### EXERCISE MATERIALS
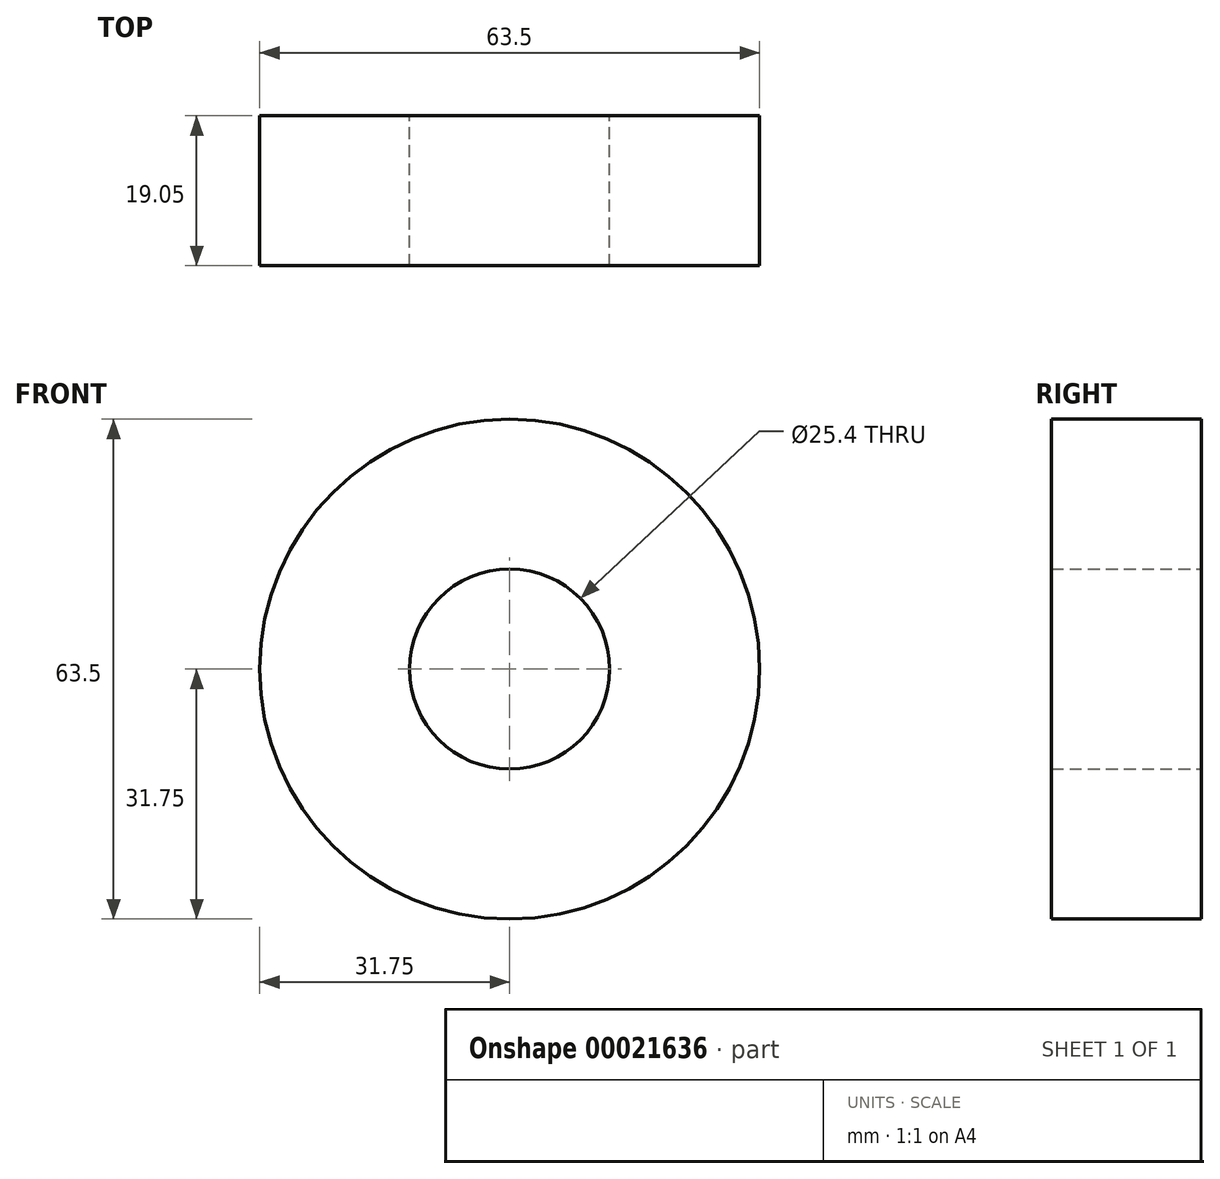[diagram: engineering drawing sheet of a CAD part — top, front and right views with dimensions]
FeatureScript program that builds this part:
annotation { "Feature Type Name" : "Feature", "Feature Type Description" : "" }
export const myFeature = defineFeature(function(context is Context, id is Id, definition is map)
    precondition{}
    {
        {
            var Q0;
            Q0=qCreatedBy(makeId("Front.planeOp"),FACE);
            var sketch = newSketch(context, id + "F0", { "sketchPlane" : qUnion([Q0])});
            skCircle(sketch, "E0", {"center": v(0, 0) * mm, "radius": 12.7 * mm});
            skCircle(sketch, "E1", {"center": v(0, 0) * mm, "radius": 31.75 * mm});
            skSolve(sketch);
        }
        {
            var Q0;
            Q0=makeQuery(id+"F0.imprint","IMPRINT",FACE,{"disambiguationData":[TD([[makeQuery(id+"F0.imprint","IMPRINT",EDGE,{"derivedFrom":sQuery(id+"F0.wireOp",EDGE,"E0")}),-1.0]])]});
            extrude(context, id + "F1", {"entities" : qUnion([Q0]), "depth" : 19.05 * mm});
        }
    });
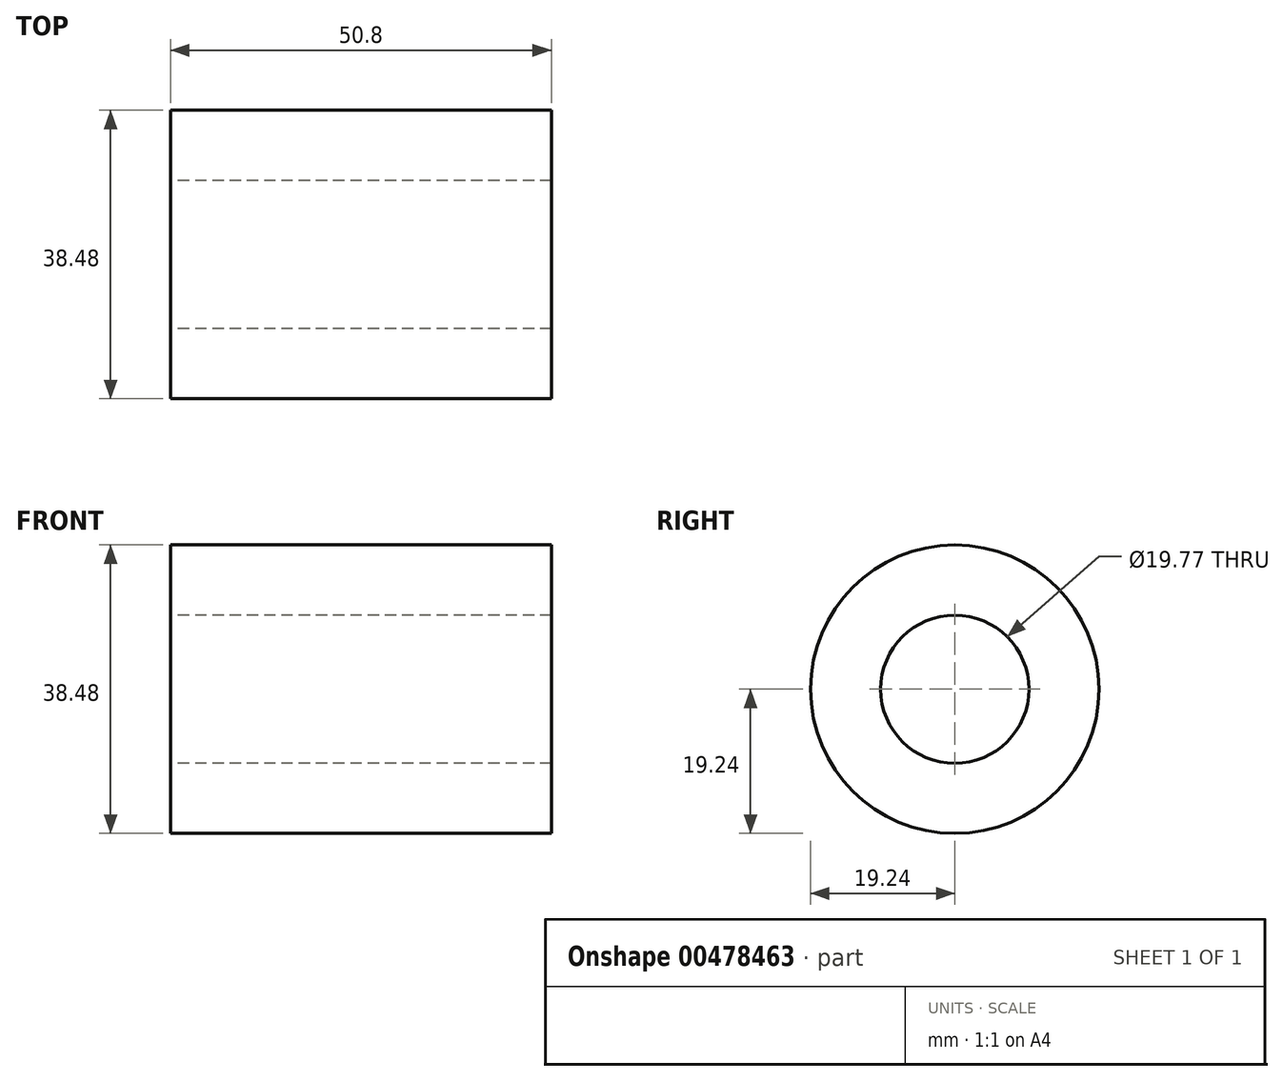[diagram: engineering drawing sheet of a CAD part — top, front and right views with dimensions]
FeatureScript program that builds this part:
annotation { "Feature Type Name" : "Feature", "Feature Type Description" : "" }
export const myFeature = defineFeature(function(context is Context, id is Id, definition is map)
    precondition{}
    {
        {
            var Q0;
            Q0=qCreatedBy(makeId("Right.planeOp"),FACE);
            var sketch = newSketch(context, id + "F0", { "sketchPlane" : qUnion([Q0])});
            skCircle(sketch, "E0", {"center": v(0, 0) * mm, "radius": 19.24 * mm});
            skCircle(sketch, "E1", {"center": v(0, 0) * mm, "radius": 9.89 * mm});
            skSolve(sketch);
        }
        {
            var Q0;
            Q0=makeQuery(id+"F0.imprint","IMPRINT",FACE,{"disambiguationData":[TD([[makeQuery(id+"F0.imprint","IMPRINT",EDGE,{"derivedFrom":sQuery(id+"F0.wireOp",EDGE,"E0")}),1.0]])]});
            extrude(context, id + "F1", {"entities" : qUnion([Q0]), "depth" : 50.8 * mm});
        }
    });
######
WHAT NEEDS TO BE DONE
Pick out every line above that contains the string "depth" and copy each one. Case counts.

CORRECT OUTPUT
            extrude(context, id + "F1", {"entities" : qUnion([Q0]), "depth" : 19.05 * mm});
            extrude(context, id + "F1", {"entities" : qUnion([Q0]), "depth" : 50.8 * mm});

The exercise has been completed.